I know its 2 weeks away yet but I just wanted to re-cap on who is going as would be lovely to catch up if possible.

Rcmadd - I kow you're going, are you just taking the 1 ped pet or are there more? I was wondering if you could PM me the cat names so I can find them in the catalogue?

Carol - I know the names of your lovely red fluffball and your fab tortie lady, are you taking any others? 

Anyone else?


----------



## rcmadd (Feb 6, 2011)

im am there with 3 in ped pet... pm to follow.


----------



## raggs (Aug 3, 2008)

A bit too far for me is this one, good luck to all those that do enter..........Chris


----------



## PetloverJo (Nov 4, 2011)

I'm not going but have talked the OH to take me to the Supreme in November to have a look at the fabulous kitties. 

Don't think Henry would be any good at showing, he gets stressed in carrier just taking him to the vets.


----------



## raggs (Aug 3, 2008)

PetloverJo said:


> I'm not going but have talked the OH to take me to the Supreme in November to have a look at the fabulous kitties.
> 
> Don't think Henry would be any good at showing, he gets stressed in carrier just taking him to the vets.

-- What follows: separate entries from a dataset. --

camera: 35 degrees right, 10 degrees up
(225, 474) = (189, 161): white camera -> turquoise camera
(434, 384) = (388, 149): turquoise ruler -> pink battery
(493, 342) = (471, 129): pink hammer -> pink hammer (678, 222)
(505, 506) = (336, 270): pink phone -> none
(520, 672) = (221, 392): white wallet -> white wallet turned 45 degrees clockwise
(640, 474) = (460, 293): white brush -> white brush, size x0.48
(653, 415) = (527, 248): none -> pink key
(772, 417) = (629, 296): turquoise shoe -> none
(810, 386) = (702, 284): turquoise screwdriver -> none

We shall def be at the Supreme with the big Red Monster so come and see us Jo and have a cuddle with Oz....Im sure you will have a super day there too............Chris


----------



## jo-pop (May 27, 2011)

The Supreme sounds like fun but I think I am doing a TICA that weekend.


----------



## rcmadd (Feb 6, 2011)

we are at the supreme with 1 in ped pet... (all we could afford..lol)


----------



## raggs (Aug 3, 2008)

rcmadd said:


> we are at the supreme with 1 in ped pet... (all we could afford..lol)

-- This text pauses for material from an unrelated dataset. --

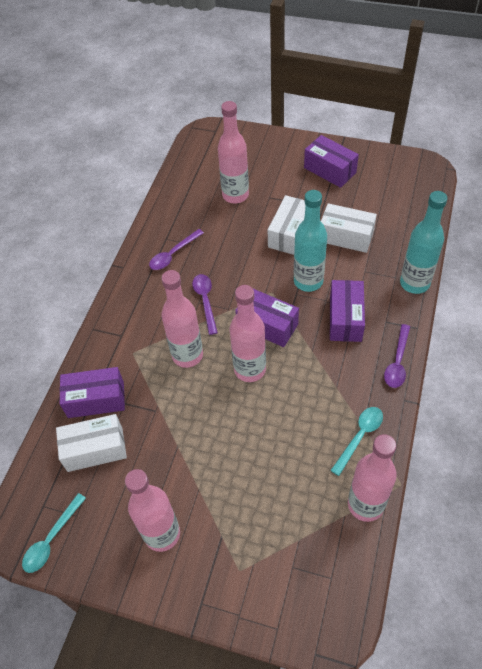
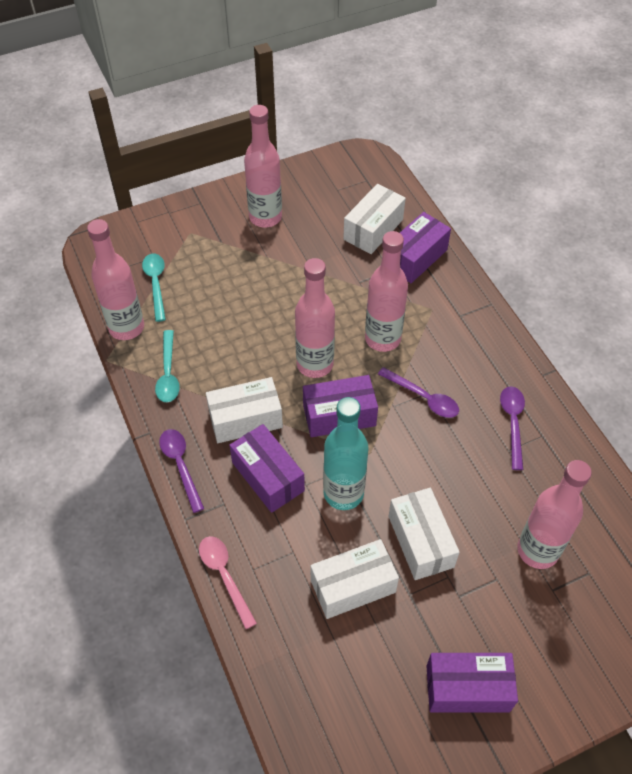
camera: 135 degrees right, 0 degrees up
(51, 539) = (337, 170): turquoise spoon -> turquoise spoon (156, 284)
(330, 363) = (245, 419): none -> white box
(414, 283) = (224, 576): turquoise bottle -> pink spoon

It is a very expensive day out lol


----------



## Biawhiska (Mar 28, 2008)

I'm not going. I can't afford shows any more and am just fed up of some of the useless judges


----------



## Cookieandme (Dec 29, 2011)

It would be nice to come along and say hi, but not showing just a bit nosey to see what happens


----------



## JordanRose (Mar 10, 2012)

I'll probably come along to see what's going on, too, it's good to be nosey


----------



## jo-pop (May 27, 2011)

JordanRose said:


> I'll probably come along to see what's going on, too, it's good to be nosey


Come and have a peek at my boy too


----------



## JordanRose (Mar 10, 2012)

jo-pop said:


> Come and have a peek at my boy too


Of course!!


----------